Most commonly, IH is idiopathic, meaning there is no known cause, and that form generally affects the child-bearing-age women. IH may occur secondary to systemic disease, such as lupus, or to a drug reaction, most often tetracycline, Katz said.
Often a patient with IH can go years without a proper diagnosis. And even once it is pinpointed, a patient can get lost in the shuffle of medical specialists.
“Nobody really focuses on the needs of the IH patient,” Fishman said. “Often the patient will see quite a variety of specialists and tend to have to go from one to another.”
Stuart, a 47-year-old office specialist, is well aware that there is no known cure for IH. Last year, she had her worst IH-related experience. A shunt her physician had inserted from her skull into her stomach to carry off excess fluid got infected, and she developed pneumonia. Because of complications, doctors had to induce a coma to keep her body stable.
When she awoke 13 days later, “I had forgotten how to stand and how to walk. I had to go through rehab,” she said.
During the past 12 years, she has had 88 spinal taps—an often-painful procedure in which a long needle is inserted into the spine—to ease her IH symptoms. She now undergoes acupuncture to help relieve her body of the aftereffects of last year’s incident.

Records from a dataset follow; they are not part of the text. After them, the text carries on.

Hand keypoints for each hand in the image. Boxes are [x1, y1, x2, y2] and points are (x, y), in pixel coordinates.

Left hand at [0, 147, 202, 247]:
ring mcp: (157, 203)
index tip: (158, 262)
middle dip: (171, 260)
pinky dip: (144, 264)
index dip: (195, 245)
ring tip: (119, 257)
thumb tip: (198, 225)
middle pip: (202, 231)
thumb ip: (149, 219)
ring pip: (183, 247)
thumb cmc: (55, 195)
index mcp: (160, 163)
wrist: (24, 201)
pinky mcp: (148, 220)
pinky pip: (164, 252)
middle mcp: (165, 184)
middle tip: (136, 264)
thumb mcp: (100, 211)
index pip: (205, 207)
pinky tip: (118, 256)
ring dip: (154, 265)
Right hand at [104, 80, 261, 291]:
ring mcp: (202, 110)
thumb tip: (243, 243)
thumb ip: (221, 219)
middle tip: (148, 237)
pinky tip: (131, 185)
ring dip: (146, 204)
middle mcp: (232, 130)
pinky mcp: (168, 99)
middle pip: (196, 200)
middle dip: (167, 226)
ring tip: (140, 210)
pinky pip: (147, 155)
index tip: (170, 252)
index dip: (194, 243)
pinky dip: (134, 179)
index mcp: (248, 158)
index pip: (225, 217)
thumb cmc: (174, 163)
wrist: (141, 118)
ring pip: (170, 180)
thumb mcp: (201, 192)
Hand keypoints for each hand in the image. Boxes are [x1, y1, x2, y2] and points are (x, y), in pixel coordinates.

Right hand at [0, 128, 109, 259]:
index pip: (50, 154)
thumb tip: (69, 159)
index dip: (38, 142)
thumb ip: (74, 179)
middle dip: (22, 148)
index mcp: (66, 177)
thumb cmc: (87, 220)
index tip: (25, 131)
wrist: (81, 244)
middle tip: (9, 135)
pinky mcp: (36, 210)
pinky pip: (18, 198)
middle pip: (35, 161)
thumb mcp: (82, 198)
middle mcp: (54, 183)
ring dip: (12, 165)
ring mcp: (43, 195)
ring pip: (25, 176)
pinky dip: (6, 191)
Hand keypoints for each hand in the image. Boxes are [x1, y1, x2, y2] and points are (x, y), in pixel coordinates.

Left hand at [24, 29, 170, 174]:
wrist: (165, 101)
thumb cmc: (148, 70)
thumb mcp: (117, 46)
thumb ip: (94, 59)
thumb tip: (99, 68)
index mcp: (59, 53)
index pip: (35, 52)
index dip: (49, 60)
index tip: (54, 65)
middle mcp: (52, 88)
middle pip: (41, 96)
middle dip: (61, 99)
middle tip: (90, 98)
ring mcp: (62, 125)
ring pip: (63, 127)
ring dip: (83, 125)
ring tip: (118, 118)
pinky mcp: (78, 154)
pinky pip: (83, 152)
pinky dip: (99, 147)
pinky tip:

“Basically, you get too much pressure in your head, and the only way you can relieve it is by surgery or spinal tap,” Stuart said. The 6- to 8-inch needle allows a physician to draw off excess fluid. Medication is another treatment option, but the drugs have drawbacks.
As researchers have begun to turn to the database for more information, Fishman said the registry has been able to collaborate with them to turn out research reports, which he hopes will garner more attention. That, he said, could prompt more research, which could lead to more reliable drug options and—the ultimate goal—a cure.